*TEXTE À EXAMINER*.
..............................
340. « La propriété du sol emporte la propriété du dessus et du dessous. Le propriétaire... peut faire au-dessous toutes les constructions et fouilles qu'il jugera à propos, et tirer de ces fouilles tous les produits qu'elles peuvent fournir, sauf les modifications résultant des lois et règlements relatifs aux mines, et des lois et règlements de police. » (C. civ., 552.)

Les limites apportées au droit de faire des fouilles visent plusieurs buts distincts: d'abord, la protection du droit de propriété du voisin; puis la sécurité publique et la bonne exploitation des mines; enfin, la protection de certaines sources d'eaux minérales.

Règle générale.
..............................
*DONNÉES EXTRAITES*.

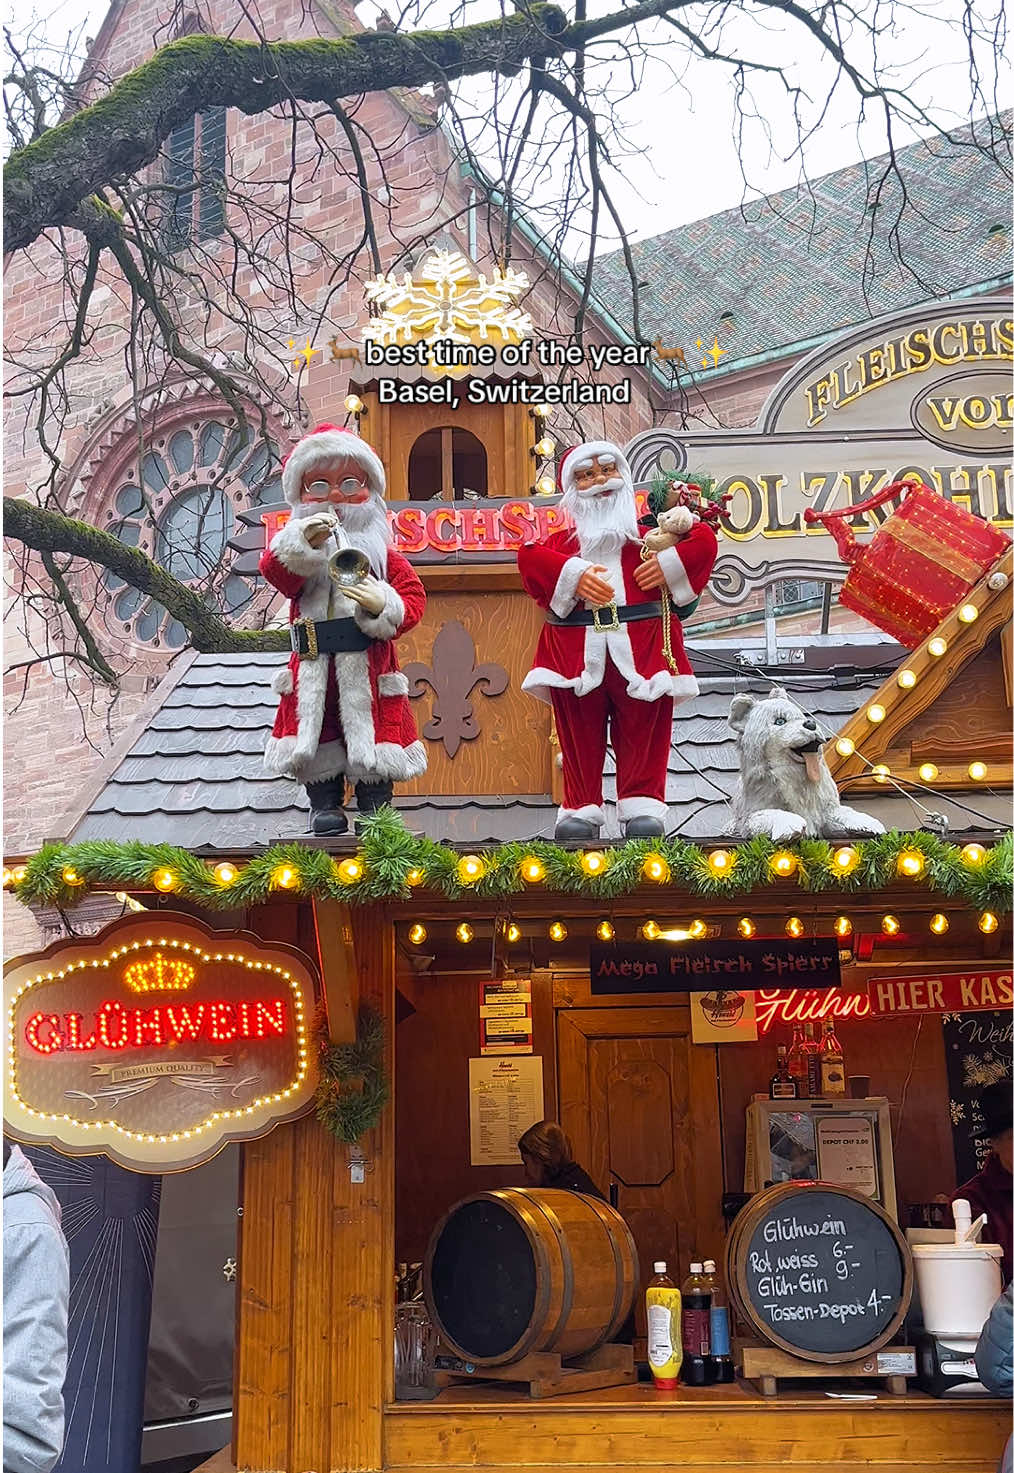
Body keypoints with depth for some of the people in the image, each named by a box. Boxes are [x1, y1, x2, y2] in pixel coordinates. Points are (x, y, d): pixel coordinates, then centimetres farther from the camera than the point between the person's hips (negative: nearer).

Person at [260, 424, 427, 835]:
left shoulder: (380, 551, 5)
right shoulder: (294, 544, 6)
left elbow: (413, 595, -1)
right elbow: (274, 572, -15)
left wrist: (384, 605, -20)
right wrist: (302, 543, -30)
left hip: (367, 664, -1)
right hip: (313, 664, 1)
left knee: (371, 735, 5)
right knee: (317, 734, 8)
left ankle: (376, 808, 16)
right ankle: (325, 804, 21)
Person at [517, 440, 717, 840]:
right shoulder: (564, 539, 16)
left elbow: (704, 539, 6)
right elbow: (530, 556, -4)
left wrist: (669, 564, -9)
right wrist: (573, 574, -18)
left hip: (641, 649, -1)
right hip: (577, 652, 1)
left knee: (643, 732, -2)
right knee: (579, 735, 2)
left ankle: (642, 808, 3)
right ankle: (581, 810, 9)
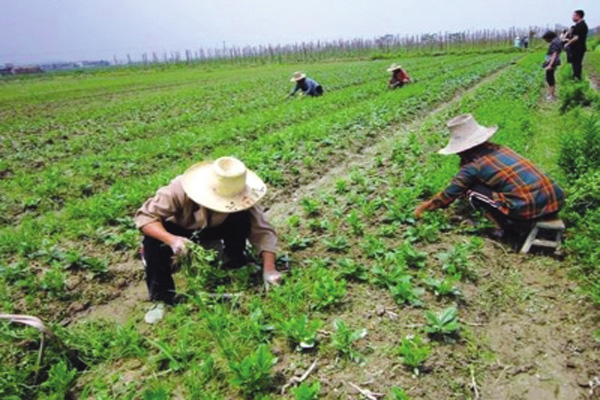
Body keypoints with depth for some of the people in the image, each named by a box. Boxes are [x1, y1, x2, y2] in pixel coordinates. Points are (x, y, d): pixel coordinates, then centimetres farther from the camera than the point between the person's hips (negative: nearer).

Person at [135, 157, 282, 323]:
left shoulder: (237, 200, -31)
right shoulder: (179, 190, -38)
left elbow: (263, 230, -29)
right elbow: (145, 216, -36)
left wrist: (269, 269, -40)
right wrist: (171, 239, -53)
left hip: (213, 228, 1)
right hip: (179, 230, -1)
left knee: (242, 219, -29)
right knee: (153, 241, -33)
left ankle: (235, 268, -6)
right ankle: (161, 298, -15)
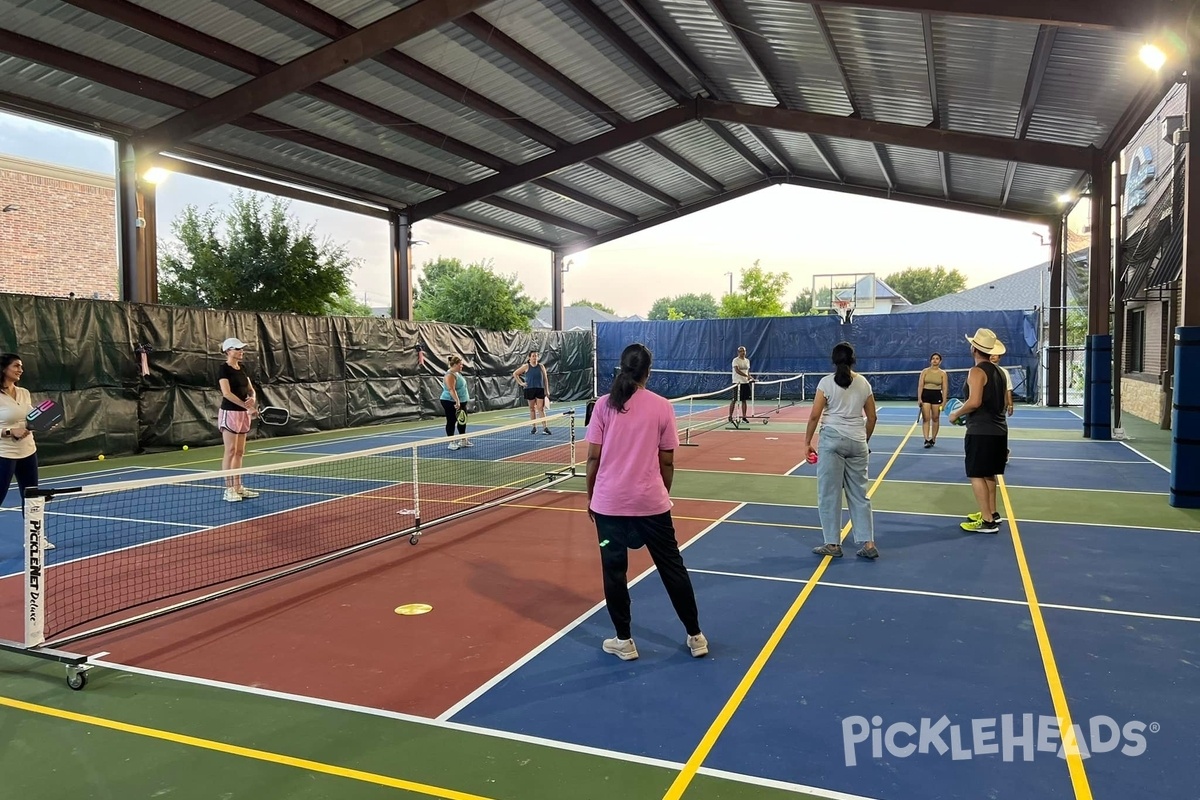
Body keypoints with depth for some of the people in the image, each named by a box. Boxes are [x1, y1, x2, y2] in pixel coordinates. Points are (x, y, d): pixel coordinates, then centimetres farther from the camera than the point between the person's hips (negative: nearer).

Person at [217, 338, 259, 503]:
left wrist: (253, 399, -11)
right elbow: (227, 393, -20)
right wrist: (247, 406, -23)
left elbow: (251, 390, 12)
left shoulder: (242, 369, 13)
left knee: (239, 452, 10)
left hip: (243, 413, 8)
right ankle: (229, 489, -2)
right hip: (230, 413, -8)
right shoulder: (224, 369, -10)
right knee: (230, 451, -6)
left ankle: (238, 487, 15)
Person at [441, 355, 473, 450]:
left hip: (461, 402, 10)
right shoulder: (450, 375, -19)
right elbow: (452, 390, -29)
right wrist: (457, 401, -36)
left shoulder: (457, 373, 12)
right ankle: (452, 442, 3)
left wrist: (461, 401, 25)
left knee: (462, 421, 14)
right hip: (450, 402, -10)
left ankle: (463, 440, 23)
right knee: (451, 422, -2)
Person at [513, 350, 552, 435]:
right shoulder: (526, 366, 2)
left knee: (541, 408, -6)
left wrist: (547, 390, 5)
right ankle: (534, 427, 15)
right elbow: (515, 374, 9)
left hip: (540, 389, 0)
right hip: (529, 389, 0)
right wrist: (521, 383, 1)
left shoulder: (541, 366, 6)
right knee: (532, 409, 7)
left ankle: (545, 427, -10)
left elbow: (545, 379, 10)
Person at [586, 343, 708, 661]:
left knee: (614, 570, 11)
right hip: (650, 502, 0)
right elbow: (667, 462, 0)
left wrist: (590, 496, 9)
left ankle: (624, 641, 17)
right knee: (672, 567, 12)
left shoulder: (604, 405, -3)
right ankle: (695, 636, 22)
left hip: (609, 502, 0)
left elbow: (593, 458, -3)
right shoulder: (662, 406, -3)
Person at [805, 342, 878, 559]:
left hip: (832, 439, -4)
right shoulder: (864, 383, 7)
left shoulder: (826, 382, -5)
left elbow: (814, 416, -8)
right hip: (857, 441, 4)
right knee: (859, 494, 11)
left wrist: (807, 442, 0)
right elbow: (872, 417, 11)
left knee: (829, 493, 4)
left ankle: (833, 544, 9)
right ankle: (868, 543, 10)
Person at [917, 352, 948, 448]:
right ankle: (927, 440, -9)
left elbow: (945, 388, 0)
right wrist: (919, 398, -9)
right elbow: (920, 385, 0)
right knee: (926, 418, -6)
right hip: (925, 394, 0)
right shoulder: (925, 371, 3)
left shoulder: (943, 373, 3)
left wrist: (944, 401, -7)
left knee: (935, 418, 6)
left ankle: (933, 439, 18)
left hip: (937, 395, 0)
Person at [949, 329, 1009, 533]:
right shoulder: (998, 371, 12)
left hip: (981, 431, -9)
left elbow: (974, 402, -24)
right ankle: (991, 513, 27)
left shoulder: (977, 371, -15)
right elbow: (1002, 401, 18)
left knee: (977, 475, -4)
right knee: (989, 474, 19)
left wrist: (957, 413, -9)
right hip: (998, 429, 9)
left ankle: (987, 521, -4)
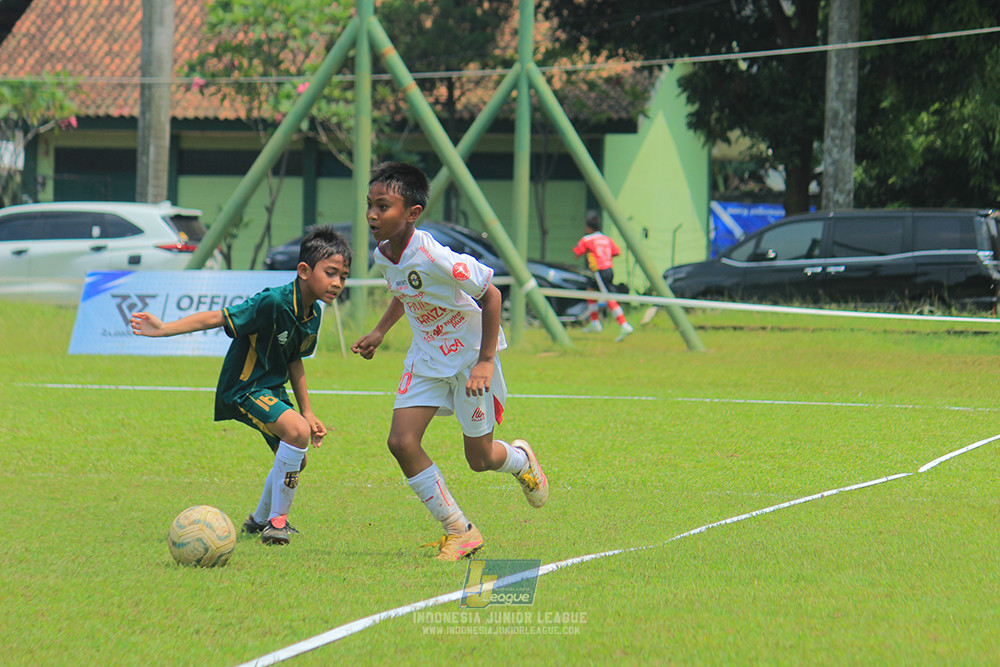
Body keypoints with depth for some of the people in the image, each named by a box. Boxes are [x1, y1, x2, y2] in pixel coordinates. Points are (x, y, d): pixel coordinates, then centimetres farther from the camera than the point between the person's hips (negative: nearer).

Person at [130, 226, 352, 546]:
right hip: (244, 388, -9)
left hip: (273, 389, 9)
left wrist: (307, 411, 15)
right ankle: (277, 519, -17)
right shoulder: (273, 303, -28)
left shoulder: (313, 314, -1)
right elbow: (217, 317, -27)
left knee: (295, 459, 22)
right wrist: (165, 329, -34)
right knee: (297, 432, -30)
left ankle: (259, 520, 48)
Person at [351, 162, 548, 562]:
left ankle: (520, 459, 42)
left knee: (479, 459, 3)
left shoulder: (433, 258, -31)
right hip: (427, 356, 6)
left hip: (470, 353, -6)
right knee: (402, 442, -10)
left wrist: (485, 361, -23)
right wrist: (380, 331, 8)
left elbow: (491, 294, -23)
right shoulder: (383, 256, -7)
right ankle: (459, 532, 2)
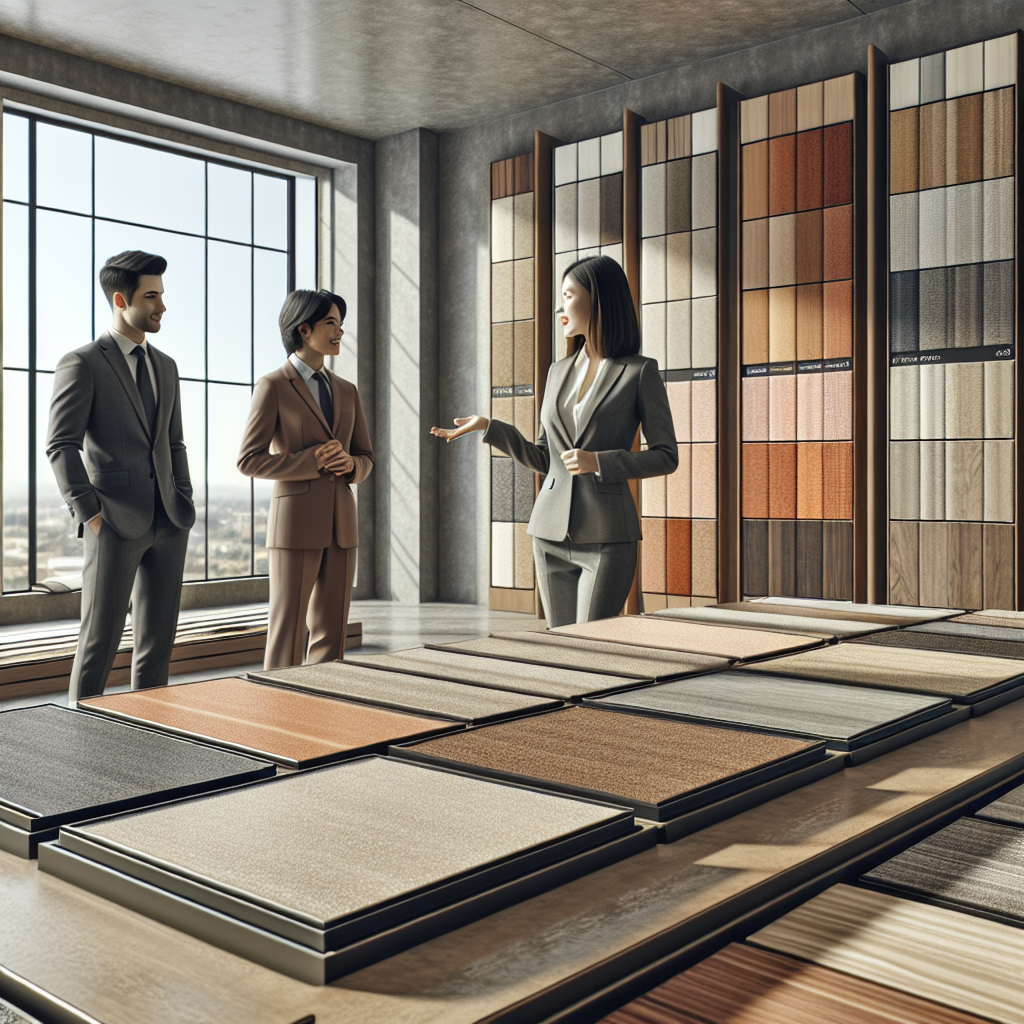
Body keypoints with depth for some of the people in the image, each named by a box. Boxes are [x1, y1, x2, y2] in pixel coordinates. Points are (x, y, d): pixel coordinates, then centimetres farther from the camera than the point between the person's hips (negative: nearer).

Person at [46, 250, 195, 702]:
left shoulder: (165, 366, 17)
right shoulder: (81, 364, -4)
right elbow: (61, 445, -9)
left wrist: (185, 500, 10)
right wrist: (89, 513, -14)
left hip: (168, 524, 6)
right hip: (116, 524, -6)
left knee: (158, 642, 9)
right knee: (100, 639, -1)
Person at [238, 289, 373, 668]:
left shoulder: (346, 391, 16)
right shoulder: (273, 386, -2)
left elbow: (366, 458, 19)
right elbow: (250, 460, -7)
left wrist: (350, 465, -5)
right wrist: (313, 462, -15)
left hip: (340, 524, 6)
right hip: (296, 523, -6)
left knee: (331, 634, 7)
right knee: (287, 635, -3)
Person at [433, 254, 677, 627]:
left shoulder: (640, 372, -4)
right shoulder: (559, 372, 12)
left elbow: (666, 457, -4)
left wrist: (599, 462, -17)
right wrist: (488, 427, 5)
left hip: (606, 536, -5)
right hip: (552, 535, 5)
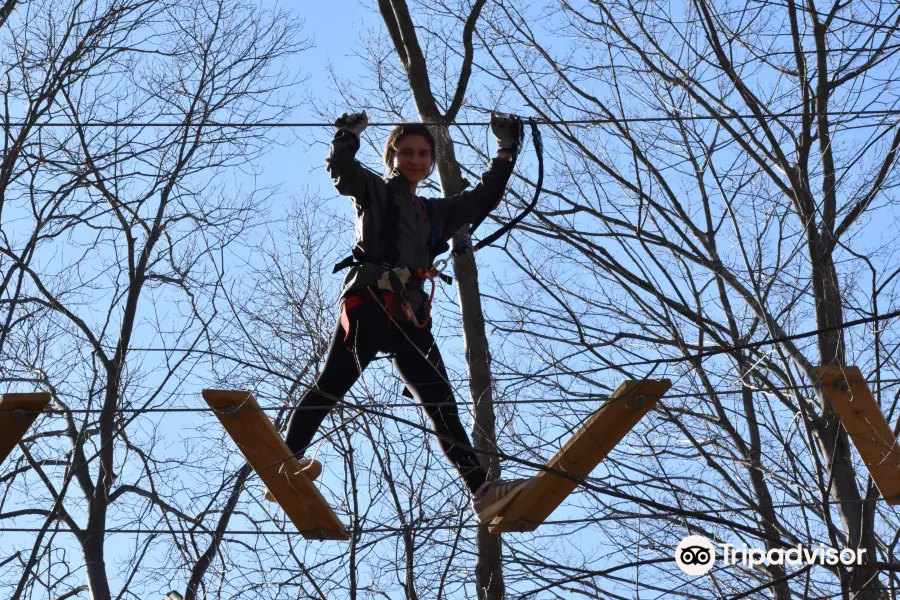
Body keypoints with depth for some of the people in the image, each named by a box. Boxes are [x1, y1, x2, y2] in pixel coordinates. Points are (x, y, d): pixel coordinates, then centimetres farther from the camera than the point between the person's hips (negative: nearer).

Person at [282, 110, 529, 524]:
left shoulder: (436, 212, 31)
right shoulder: (374, 192, 16)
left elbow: (483, 201, 30)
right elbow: (340, 169, -1)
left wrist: (506, 153, 27)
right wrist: (349, 134, -9)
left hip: (411, 316, 5)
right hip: (369, 300, -5)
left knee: (441, 404, -2)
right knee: (332, 385, -18)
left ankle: (481, 490, -9)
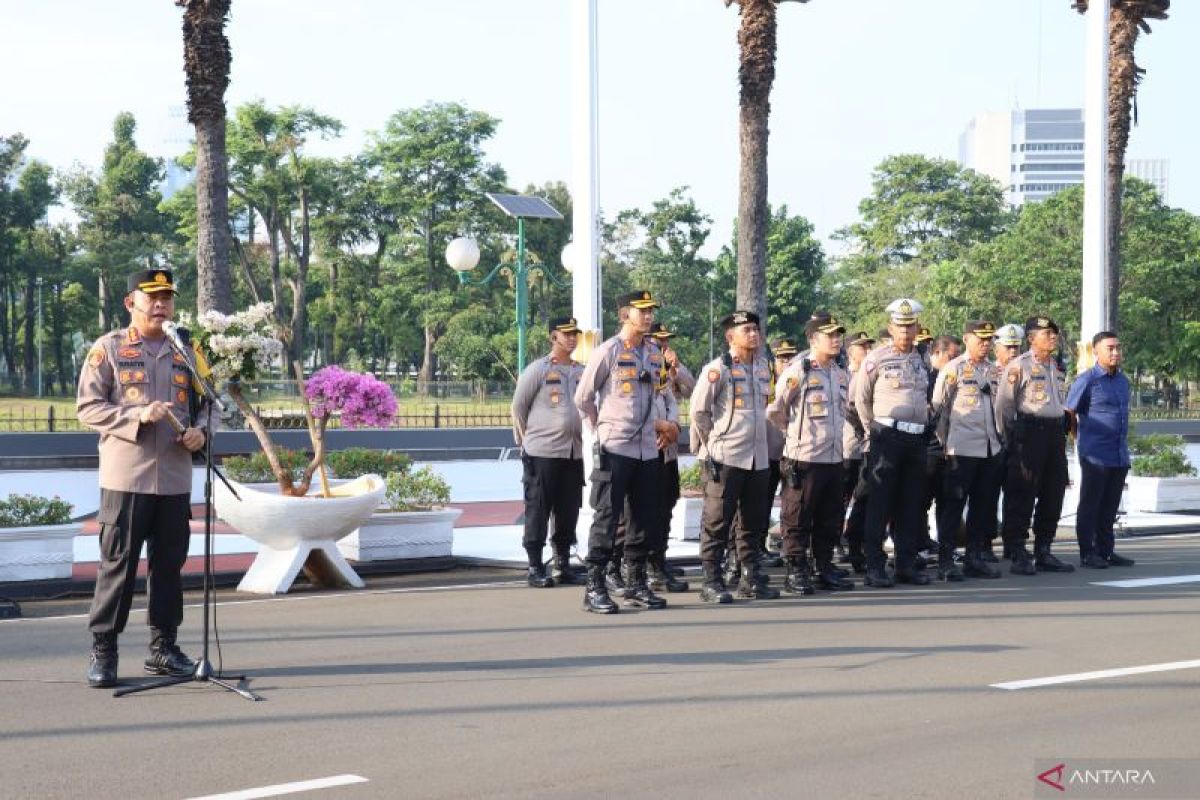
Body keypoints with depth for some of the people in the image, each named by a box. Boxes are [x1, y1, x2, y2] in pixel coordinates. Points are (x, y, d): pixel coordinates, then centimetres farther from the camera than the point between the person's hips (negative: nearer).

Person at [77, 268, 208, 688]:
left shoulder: (184, 353, 13)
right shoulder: (108, 348, 1)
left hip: (175, 478, 4)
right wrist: (138, 414, -18)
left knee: (168, 564, 9)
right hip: (126, 476, -4)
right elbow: (87, 407, -5)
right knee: (117, 564, -3)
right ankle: (103, 651, 5)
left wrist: (199, 432, 0)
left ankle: (163, 646, 19)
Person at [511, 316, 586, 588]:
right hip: (542, 452, -5)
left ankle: (563, 564, 17)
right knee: (538, 510, -2)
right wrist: (525, 441, 2)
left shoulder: (581, 372, 12)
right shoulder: (538, 369, -4)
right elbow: (518, 407, -1)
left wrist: (582, 436, 15)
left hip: (574, 452, 5)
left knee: (568, 510, 7)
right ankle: (535, 568, 2)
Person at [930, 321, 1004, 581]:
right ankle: (945, 562, 1)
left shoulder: (994, 371, 14)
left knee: (984, 506, 9)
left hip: (991, 449, 6)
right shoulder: (953, 369, -5)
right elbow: (938, 407, -4)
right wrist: (944, 443, -4)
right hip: (962, 449, -6)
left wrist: (1001, 440, 17)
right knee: (953, 505, -3)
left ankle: (975, 558, 18)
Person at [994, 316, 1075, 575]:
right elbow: (1003, 404, -8)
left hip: (1056, 434, 8)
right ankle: (1018, 556, -2)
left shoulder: (1057, 367, 17)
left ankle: (1043, 552, 18)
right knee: (1022, 496, -5)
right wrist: (1009, 438, -7)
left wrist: (1062, 430, 19)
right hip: (1029, 433, -8)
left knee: (1053, 495, 10)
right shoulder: (1019, 365, -7)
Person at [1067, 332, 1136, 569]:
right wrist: (1082, 440, 2)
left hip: (1120, 456, 6)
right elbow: (1069, 414, -4)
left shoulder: (1123, 380, 13)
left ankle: (1105, 551, 18)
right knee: (1090, 505, 0)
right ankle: (1087, 553, 5)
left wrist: (1123, 443, 18)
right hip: (1096, 457, -6)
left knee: (1110, 506, 11)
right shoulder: (1087, 380, -8)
..............................
*CONSIGNE*. Recopiez sans rien changer, dans le texte sur la propriété du sol, tout ce qui va de « Les limites apportées » jusqu'à « Règle générale. ».

*CORRIGÉ*.
Les limites apportées au droit de faire des fouilles visent plusieurs buts distincts: d'abord, la protection du droit de propriété du voisin; puis la sécurité publique et la bonne exploitation des mines; enfin, la protection de certaines sources d'eaux minérales.

Règle générale.